The problem is that Remote Scan operator always estimates the number of rows as 10000, while the real number of rows is around 3M. So, the sorting spills to disk and becomes slow.

If there a way to hint to the optimizer that the real number of rows is much more than 10K?

Should I load raw data into a local staging table and then run DISTINCT off the local table? I didn't want to write to disk twice.

The number of rows that are duplicates is small – few hundred out of 3M.
I mean by this that before the duplicates are removed there are ~3,000,000 rows; after the duplicated are removed there are ~2,999,800 rows.
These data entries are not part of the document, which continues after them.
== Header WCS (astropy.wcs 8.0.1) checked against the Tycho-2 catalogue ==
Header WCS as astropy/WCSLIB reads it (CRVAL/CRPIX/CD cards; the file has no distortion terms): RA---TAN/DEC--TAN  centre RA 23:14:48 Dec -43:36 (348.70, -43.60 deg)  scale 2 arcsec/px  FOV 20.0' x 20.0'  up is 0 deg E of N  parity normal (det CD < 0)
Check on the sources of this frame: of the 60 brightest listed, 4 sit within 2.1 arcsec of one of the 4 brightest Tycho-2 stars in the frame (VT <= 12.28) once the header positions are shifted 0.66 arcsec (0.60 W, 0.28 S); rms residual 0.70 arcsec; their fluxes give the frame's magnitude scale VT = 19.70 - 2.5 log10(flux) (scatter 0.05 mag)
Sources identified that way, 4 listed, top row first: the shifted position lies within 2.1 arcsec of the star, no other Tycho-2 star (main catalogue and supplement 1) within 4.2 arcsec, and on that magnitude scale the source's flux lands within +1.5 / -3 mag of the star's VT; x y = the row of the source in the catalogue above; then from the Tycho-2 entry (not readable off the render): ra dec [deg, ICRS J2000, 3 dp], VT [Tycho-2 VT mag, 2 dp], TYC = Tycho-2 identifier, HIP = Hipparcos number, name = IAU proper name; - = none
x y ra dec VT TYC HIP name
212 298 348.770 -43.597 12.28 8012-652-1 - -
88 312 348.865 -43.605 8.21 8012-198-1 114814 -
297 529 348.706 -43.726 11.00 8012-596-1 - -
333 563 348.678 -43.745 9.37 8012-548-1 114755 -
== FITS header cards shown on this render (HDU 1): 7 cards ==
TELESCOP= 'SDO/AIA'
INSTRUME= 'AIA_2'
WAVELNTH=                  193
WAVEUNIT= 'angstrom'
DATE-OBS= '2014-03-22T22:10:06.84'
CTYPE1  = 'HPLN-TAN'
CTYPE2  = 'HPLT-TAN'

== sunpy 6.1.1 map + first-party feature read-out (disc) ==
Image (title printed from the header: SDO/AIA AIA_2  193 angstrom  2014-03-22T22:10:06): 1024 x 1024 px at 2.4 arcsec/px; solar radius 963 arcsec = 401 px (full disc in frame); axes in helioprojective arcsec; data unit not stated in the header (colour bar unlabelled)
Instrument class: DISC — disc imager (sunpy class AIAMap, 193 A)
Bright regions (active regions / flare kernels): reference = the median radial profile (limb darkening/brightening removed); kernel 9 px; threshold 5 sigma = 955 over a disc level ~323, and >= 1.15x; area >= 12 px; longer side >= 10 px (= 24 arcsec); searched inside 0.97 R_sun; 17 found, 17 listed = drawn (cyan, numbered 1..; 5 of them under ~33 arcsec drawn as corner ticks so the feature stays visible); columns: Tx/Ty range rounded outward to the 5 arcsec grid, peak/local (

So, removing the duplicates on the remote server would not noticeably reduce the amount of data that is transferred over the network.

The destination table is truncated before insert, so I'm always inserting into an empty table. Also, the destination table doesn't have any indexes, triggers or constraints. There are many columns in the table. About 110 columns. In the query below I wrote ManyManyColumns instead.

The query:

WITH
CTE_Raw
AS
(
SELECT
    [ManyManyColumns]
FROM OpenQuery([remote_server],'
SELECT
    [ManyManyColumns]
FROM
    [DB].[dbo].[remote_view]
')
)
,CTE_Converted
AS
(
    SELECT DISTINCT
        [ManyManyColumns]
    FROM
        CTE_Raw
)
INSERT INTO [dbo].[TestVBFast2]
    ([ManyManyColumns]
    )
SELECT
    [ManyManyColumns]
FROM
    CTE_Converted
;

execution plan

remote scan

SQL Server version:

Microsoft SQL Server 2012 (SP4) (KB4018073) - 11.0.7001.0 (X64) 
    Aug 15 2017 10:23:29 
    Copyright (c) Microsoft Corporation
    Standard Edition (64-bit) on Windows NT 6.3 <X64> (Build 9600: ) (Hypervisor)

Best Answer

I assume ManyManyColumns is really multiple columns and not one column?...I see your comment states it's 110 actually.

10,000 rows is the default cardinality estimation for a Remote Scan operation in your version of SQL Server, so I don't think you can do much to change that, unfortunately.

How slow is slow currently? Keep in mind even with perfectly accurate cardinality estimates, 3 million rows is always going to be a lot of data to pipe across the network / linked server, especially if you have many columns.

The only general ideas I have at the moment is to either pre-stage the DISTINCT data on your remote server, or use a data synchronization feature like replication to copy it over to your local server instead of using a linked server. If I think of anything else, I'll update my answer accordingly.